To be able to tune the system, you need to create a baseline for what constitutes normal behavior in your network. This is called baselining. The alarms and events generated during this initial period represent currently normal behavior, in other words, a snapshot in time. Of course, there may be things you want to filter out right away. But in general, you should resist the temptation and wait until you have had a chance to observe any patterns in your network.

Evaluating Results

After you collect these data points, you need to start making decisions about them, based on these criteria:
  • Which events have value and applicability to my system?
  • Which events have to do with network policy and therefore are not potential threats?
  • Was the rule properly assessed?
  • Which events have value for reporting?
  • Who should receive notification when this event occurs?
Answering these questions for the first time is best done in a group setting with the relevant stakeholders. In subsequent iterations of this process, usually only the analysts participate, because the fundamental questions for each event can be applied through taxonomy.
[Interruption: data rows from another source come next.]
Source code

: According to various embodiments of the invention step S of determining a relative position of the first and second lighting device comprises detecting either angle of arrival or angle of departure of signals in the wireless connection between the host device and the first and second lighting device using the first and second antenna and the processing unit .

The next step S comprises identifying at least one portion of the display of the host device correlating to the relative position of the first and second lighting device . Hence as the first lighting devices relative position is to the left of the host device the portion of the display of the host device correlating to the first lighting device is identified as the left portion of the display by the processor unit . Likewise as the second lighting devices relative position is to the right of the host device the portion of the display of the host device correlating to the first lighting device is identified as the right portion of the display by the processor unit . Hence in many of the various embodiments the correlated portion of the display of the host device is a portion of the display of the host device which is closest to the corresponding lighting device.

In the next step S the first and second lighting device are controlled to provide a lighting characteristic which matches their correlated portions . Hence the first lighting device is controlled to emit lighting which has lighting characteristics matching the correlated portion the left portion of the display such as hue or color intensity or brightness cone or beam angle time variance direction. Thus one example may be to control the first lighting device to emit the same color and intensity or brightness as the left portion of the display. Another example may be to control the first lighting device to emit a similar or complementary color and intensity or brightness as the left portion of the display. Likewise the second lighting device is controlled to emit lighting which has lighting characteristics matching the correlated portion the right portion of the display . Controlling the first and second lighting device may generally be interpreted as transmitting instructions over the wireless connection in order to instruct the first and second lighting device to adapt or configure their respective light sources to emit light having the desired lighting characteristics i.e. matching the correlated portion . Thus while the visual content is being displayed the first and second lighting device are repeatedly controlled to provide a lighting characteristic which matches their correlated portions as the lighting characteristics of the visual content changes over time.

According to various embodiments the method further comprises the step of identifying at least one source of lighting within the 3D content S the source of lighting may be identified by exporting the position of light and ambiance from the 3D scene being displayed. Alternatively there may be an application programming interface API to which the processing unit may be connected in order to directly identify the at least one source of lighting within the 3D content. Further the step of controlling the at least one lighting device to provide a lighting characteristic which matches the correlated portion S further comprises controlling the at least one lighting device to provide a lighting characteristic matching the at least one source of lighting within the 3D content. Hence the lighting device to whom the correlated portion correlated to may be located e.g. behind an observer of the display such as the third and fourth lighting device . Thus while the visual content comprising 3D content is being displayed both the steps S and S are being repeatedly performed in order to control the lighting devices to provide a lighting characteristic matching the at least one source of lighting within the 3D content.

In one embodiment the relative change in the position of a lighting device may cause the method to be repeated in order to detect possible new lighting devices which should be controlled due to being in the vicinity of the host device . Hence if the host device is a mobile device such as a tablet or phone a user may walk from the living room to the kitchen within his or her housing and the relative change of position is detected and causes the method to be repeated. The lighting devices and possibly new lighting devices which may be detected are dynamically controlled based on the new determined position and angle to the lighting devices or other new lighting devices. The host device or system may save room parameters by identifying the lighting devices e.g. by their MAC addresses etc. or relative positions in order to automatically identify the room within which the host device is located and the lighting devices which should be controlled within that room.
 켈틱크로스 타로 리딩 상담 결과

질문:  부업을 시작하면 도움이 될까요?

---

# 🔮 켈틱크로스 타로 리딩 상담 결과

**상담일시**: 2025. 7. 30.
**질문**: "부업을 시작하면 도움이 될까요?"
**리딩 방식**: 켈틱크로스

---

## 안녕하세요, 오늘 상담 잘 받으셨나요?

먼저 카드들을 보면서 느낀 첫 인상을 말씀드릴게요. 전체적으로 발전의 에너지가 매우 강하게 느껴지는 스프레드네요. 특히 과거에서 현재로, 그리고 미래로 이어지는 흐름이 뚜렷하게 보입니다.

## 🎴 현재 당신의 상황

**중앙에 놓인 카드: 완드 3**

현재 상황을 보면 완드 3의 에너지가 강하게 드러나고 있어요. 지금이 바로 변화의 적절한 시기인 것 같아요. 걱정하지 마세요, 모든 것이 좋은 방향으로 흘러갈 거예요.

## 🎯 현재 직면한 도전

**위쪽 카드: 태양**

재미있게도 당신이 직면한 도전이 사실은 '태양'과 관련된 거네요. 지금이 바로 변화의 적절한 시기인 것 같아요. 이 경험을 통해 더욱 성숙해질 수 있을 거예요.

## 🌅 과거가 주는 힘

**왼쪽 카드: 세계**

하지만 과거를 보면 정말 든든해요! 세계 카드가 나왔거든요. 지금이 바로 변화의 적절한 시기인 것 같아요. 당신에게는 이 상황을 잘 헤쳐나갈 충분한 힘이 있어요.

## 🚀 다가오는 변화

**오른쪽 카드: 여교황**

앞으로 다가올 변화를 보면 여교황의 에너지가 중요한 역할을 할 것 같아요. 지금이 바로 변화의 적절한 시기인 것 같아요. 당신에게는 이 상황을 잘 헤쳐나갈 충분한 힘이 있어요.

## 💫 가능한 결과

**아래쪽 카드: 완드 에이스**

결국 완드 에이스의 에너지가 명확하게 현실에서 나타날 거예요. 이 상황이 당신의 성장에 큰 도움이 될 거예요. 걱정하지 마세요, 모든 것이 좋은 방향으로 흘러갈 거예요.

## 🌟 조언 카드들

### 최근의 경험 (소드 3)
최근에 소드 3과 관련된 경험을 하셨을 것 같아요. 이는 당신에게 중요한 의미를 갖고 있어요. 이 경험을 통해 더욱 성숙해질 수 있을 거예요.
Because LevelBlue releases new signatures frequently, this decision making process will be a recurring event.

Filtering Out the Noise

You may want to identify and filter out right away some false positives. One example might be an alarm indicating scanning of hosts in the network. Such activity can be completely legitimate if performed by an internal network mapper. On the other hand, it may be currently benign, but may also be a precursor to a real attack. USM Anywhere treats both events equally. If you examine an alarm and you determine that the event that triggered it was noise, not a real threat, consider taking these steps:
  1. Create an orchestration rule that prevents USM Anywhere from processing new events from the source. For example, let’s say that USM Anywhere properly detected vulnerability scanning coming from an internal scanner but such events do not interest you, because the internal vulnerability scanner is controlled by your environment. See Orchestration Rules for more information.
  2. If not interested in specific alarms, you can do:
    • Reconfigure the external data source to not send such events.
    • Use a rule to discard such events.
    • Modify or remove the rule.
  3. Suppress all occurrences of the alarm from USM Anywhere. See Creating Suppression Rules from the Alarms Page for information on how to do this.